■ How to complete this task: Skip the images. Copy the records exactly as written.

■ Data:
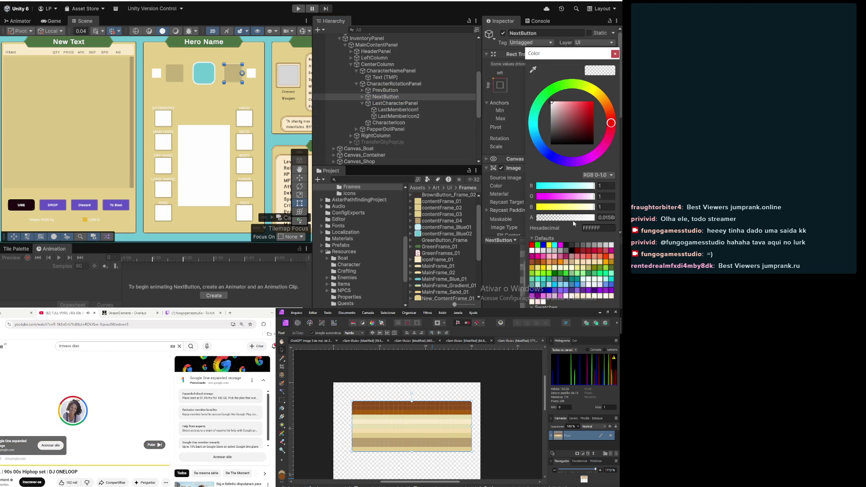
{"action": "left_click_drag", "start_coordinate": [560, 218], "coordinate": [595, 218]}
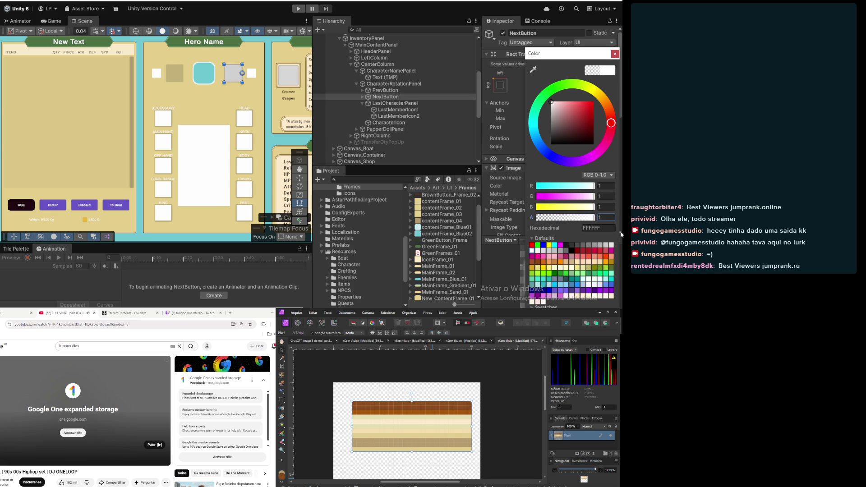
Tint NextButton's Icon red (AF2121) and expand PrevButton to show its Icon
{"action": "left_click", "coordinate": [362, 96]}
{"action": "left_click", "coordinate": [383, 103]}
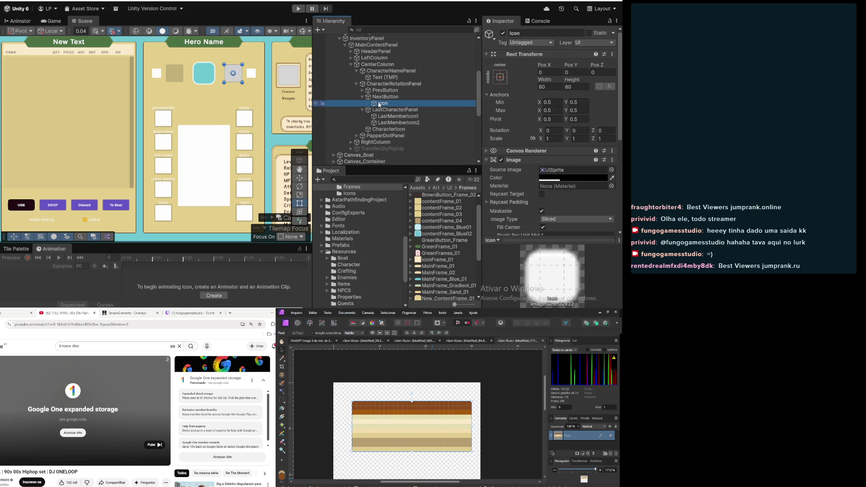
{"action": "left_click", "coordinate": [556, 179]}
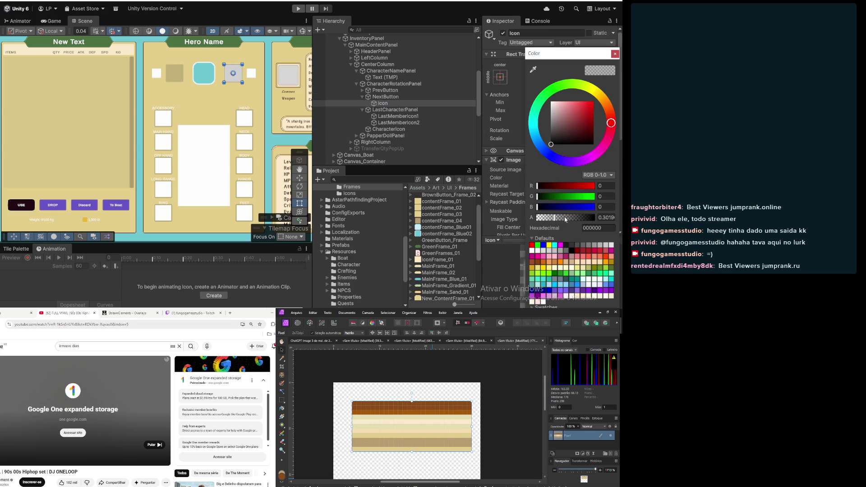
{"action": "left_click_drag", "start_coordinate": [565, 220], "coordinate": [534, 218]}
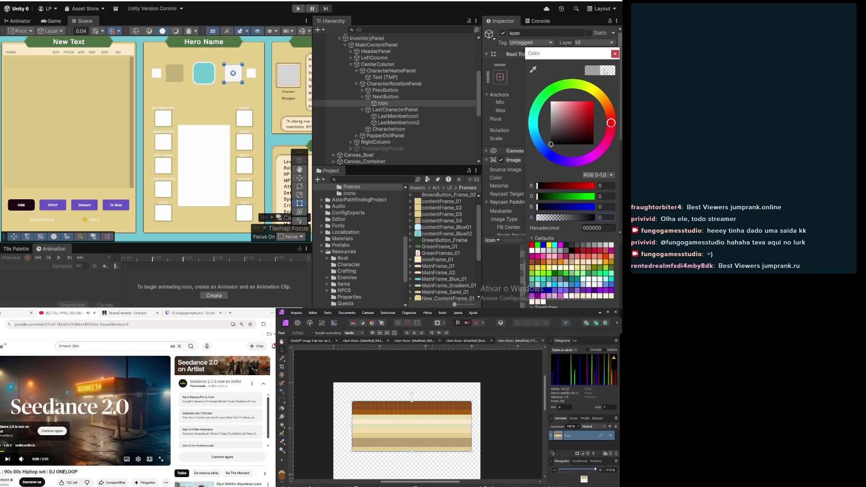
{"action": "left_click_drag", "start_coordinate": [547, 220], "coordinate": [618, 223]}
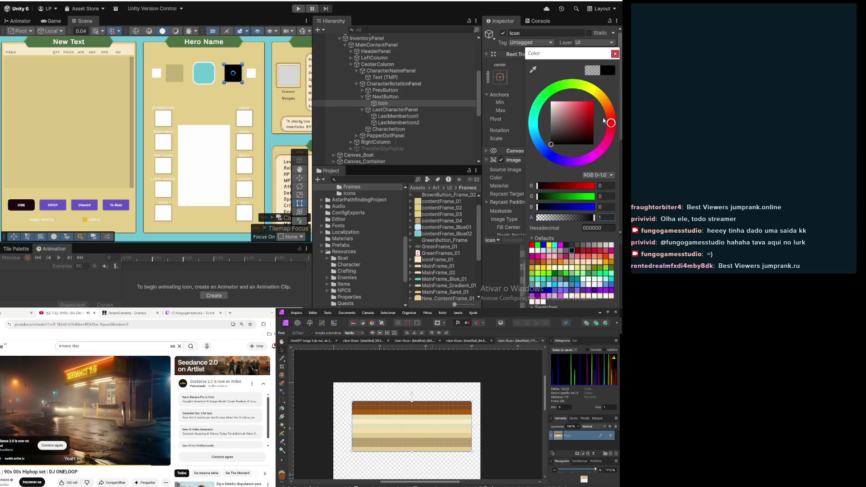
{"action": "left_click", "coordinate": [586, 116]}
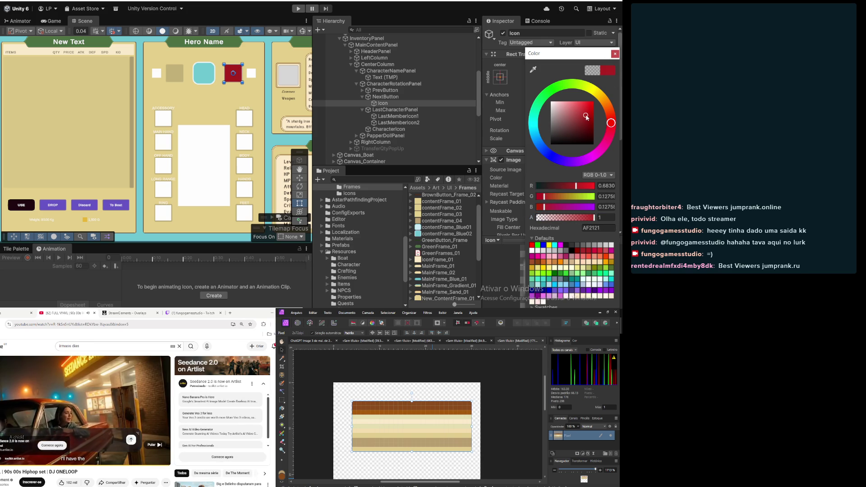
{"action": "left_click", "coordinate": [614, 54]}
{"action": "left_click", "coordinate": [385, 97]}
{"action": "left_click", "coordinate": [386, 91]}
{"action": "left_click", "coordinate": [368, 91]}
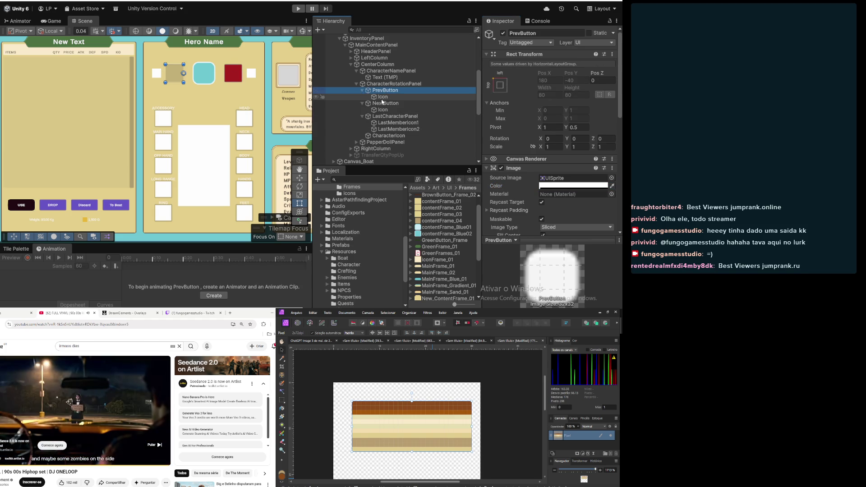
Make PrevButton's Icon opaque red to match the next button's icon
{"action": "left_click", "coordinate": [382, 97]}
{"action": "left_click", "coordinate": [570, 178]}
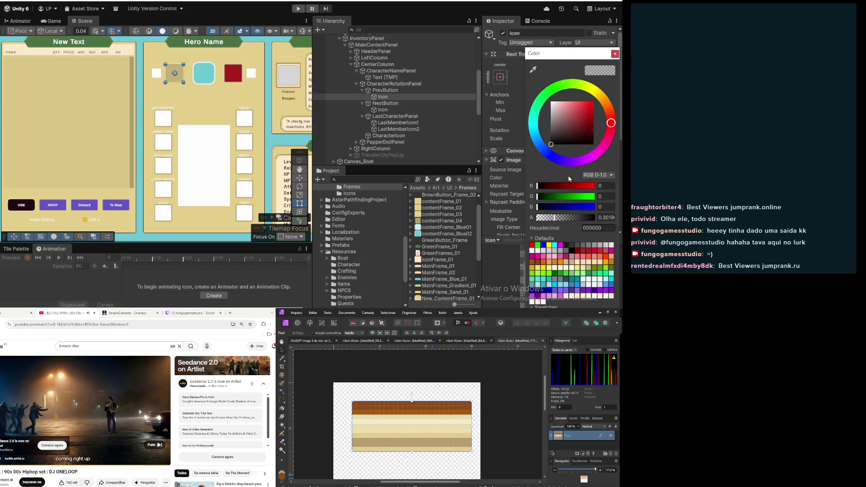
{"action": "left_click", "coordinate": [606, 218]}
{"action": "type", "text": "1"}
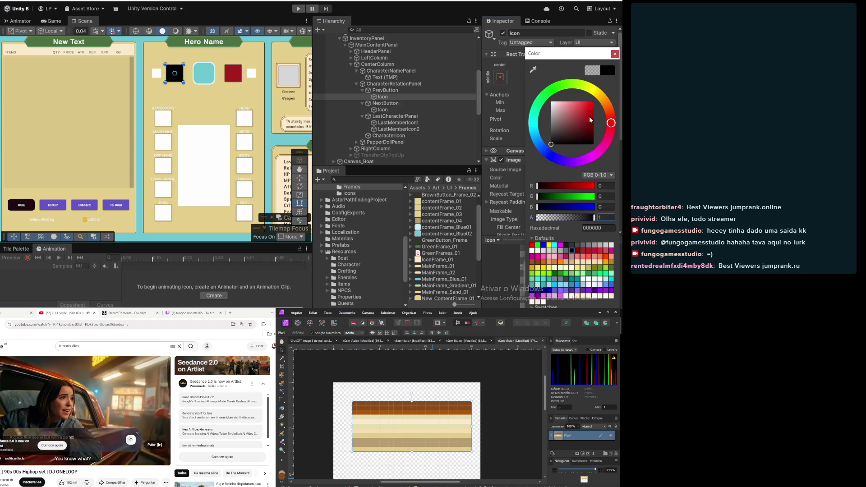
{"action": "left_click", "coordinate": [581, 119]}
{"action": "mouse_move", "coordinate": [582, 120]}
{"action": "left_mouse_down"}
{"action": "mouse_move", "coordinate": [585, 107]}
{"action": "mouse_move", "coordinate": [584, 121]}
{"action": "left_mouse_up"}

■ Output of the task:
{"action": "left_click_drag", "start_coordinate": [560, 218], "coordinate": [595, 218]}
Tint NextButton's Icon red (AF2121) and expand PrevButton to show its Icon
{"action": "left_click", "coordinate": [362, 96]}
{"action": "left_click", "coordinate": [383, 103]}
{"action": "left_click", "coordinate": [556, 179]}
{"action": "left_click_drag", "start_coordinate": [565, 220], "coordinate": [534, 218]}
{"action": "left_click_drag", "start_coordinate": [547, 220], "coordinate": [618, 223]}
{"action": "left_click", "coordinate": [586, 116]}
{"action": "left_click", "coordinate": [614, 54]}
{"action": "left_click", "coordinate": [385, 97]}
{"action": "left_click", "coordinate": [386, 91]}
{"action": "left_click", "coordinate": [368, 91]}
Make PrevButton's Icon opaque red to match the next button's icon
{"action": "left_click", "coordinate": [382, 97]}
{"action": "left_click", "coordinate": [570, 178]}
{"action": "left_click", "coordinate": [606, 218]}
{"action": "type", "text": "1"}
{"action": "left_click", "coordinate": [581, 119]}
{"action": "mouse_move", "coordinate": [582, 120]}
{"action": "left_mouse_down"}
{"action": "mouse_move", "coordinate": [585, 107]}
{"action": "mouse_move", "coordinate": [584, 121]}
{"action": "left_mouse_up"}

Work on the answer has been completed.